Plusieurs délégations, dont celles de l’Estonie et de la Finlande, ont reproché à Moscou d’avoir brouillé les signaux GPS dans l’espace aérien de la région. Ces pratiques, selon elles, constituent une violation claire des règles internationales et représentent un risque grave pour les avions civils.
Les autorités russes ont démenti toute responsabilité, rejetant les accusations comme étant infondées. Cependant, les responsables de l’OACI ont souligné que la multiplication de ces incidents de brouillage, notamment dans les zones proches des conflits, exigeait une vigilance renforcée et une coopération internationale accrue pour garantir la sécurité aérienne.

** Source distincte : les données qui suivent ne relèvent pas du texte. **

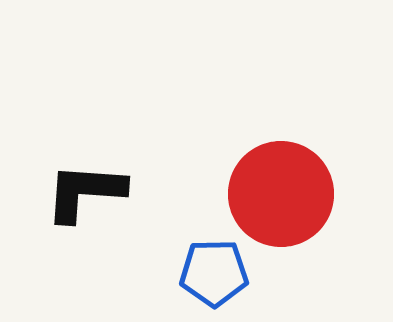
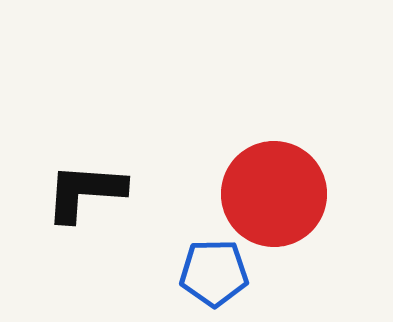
red circle: moved 7 px left
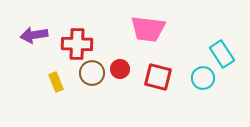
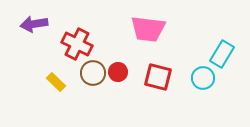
purple arrow: moved 11 px up
red cross: rotated 24 degrees clockwise
cyan rectangle: rotated 64 degrees clockwise
red circle: moved 2 px left, 3 px down
brown circle: moved 1 px right
yellow rectangle: rotated 24 degrees counterclockwise
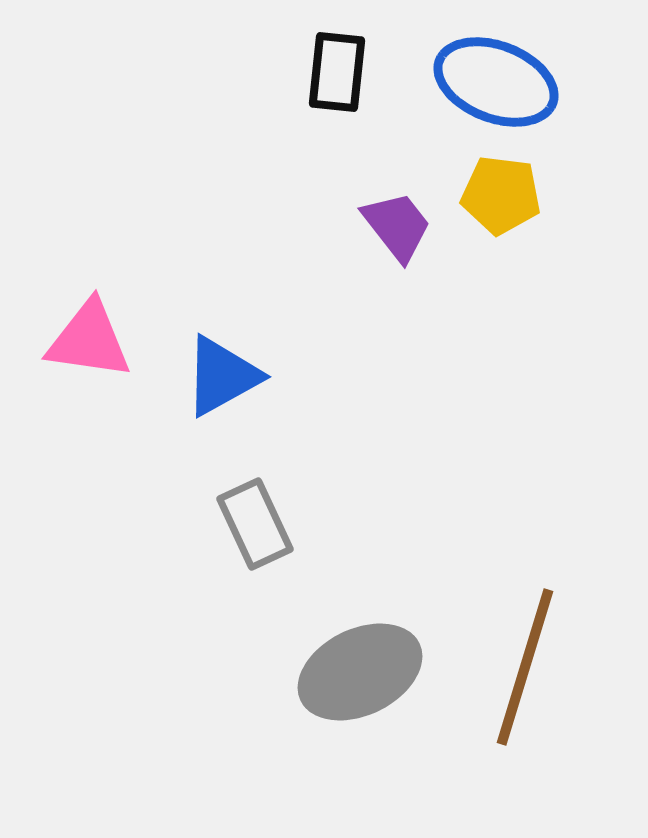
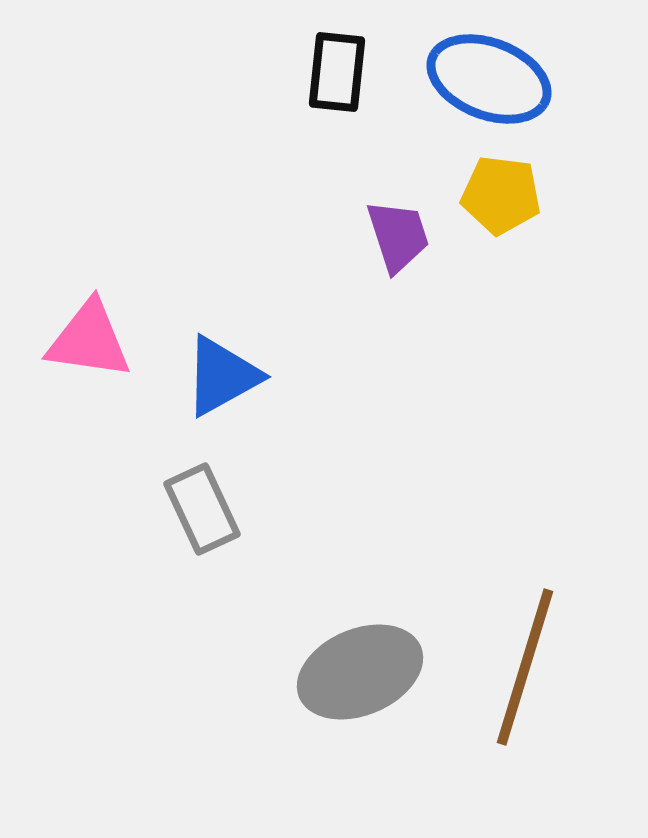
blue ellipse: moved 7 px left, 3 px up
purple trapezoid: moved 1 px right, 10 px down; rotated 20 degrees clockwise
gray rectangle: moved 53 px left, 15 px up
gray ellipse: rotated 3 degrees clockwise
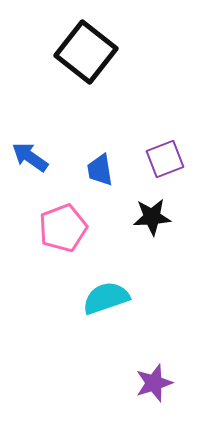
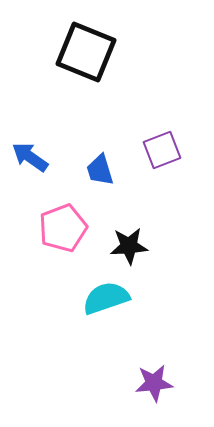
black square: rotated 16 degrees counterclockwise
purple square: moved 3 px left, 9 px up
blue trapezoid: rotated 8 degrees counterclockwise
black star: moved 23 px left, 29 px down
purple star: rotated 12 degrees clockwise
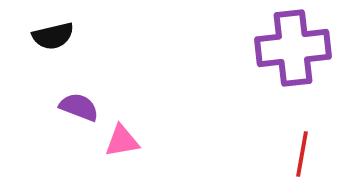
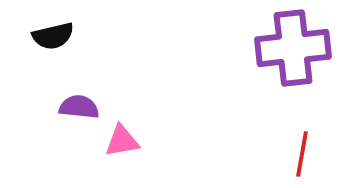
purple semicircle: rotated 15 degrees counterclockwise
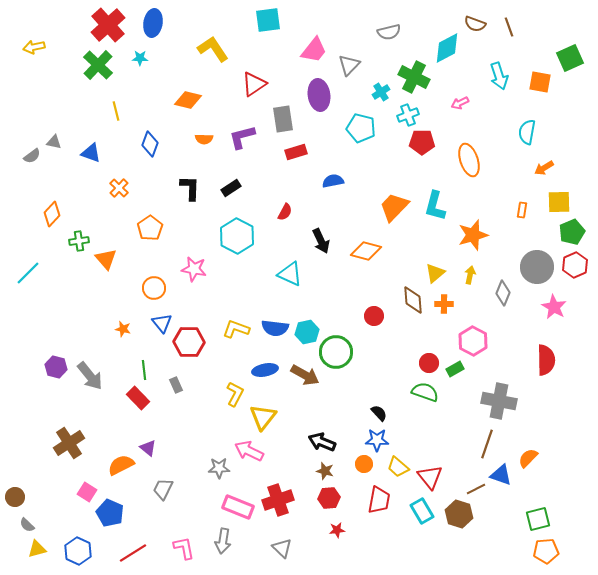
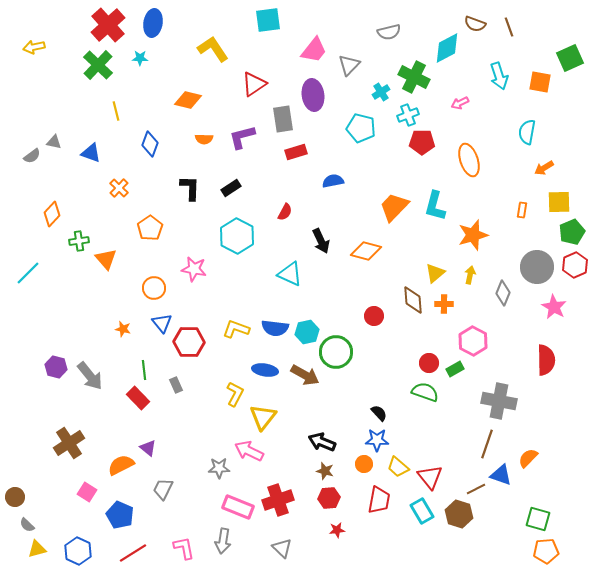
purple ellipse at (319, 95): moved 6 px left
blue ellipse at (265, 370): rotated 20 degrees clockwise
blue pentagon at (110, 513): moved 10 px right, 2 px down
green square at (538, 519): rotated 30 degrees clockwise
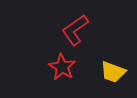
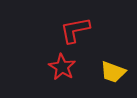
red L-shape: rotated 24 degrees clockwise
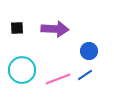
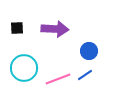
cyan circle: moved 2 px right, 2 px up
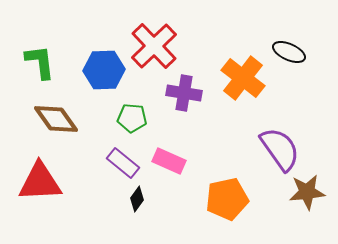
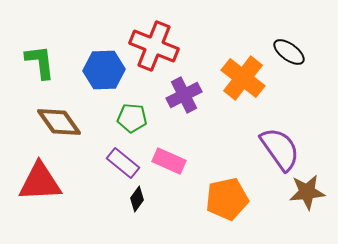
red cross: rotated 24 degrees counterclockwise
black ellipse: rotated 12 degrees clockwise
purple cross: moved 2 px down; rotated 36 degrees counterclockwise
brown diamond: moved 3 px right, 3 px down
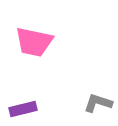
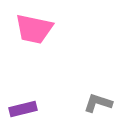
pink trapezoid: moved 13 px up
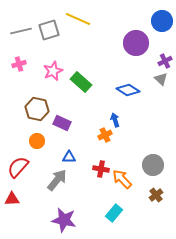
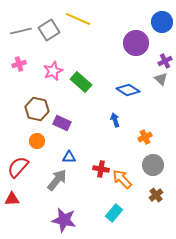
blue circle: moved 1 px down
gray square: rotated 15 degrees counterclockwise
orange cross: moved 40 px right, 2 px down
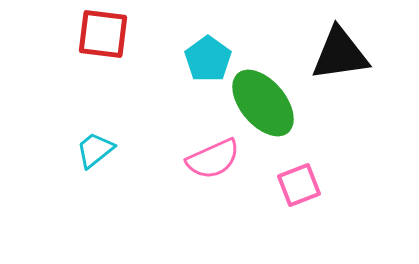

Ces perturbations surviennent alors que les tensions géopolitiques persistent entre Moscou et plusieurs pays européens à propos de la guerre en Ukraine et de ses répercussions sur la sécurité régionale. Les représentants des États membres ont insisté sur la nécessité de préserver la neutralité et la sûreté de l’espace aérien mondial, indépendamment des rivalités politiques.
En clôturant les travaux, l’OACI a réaffirmé son engagement à surveiller de près ces incidents et à collaborer avec les États affectés afin de prévenir toute mise en danger des passagers et des équipages.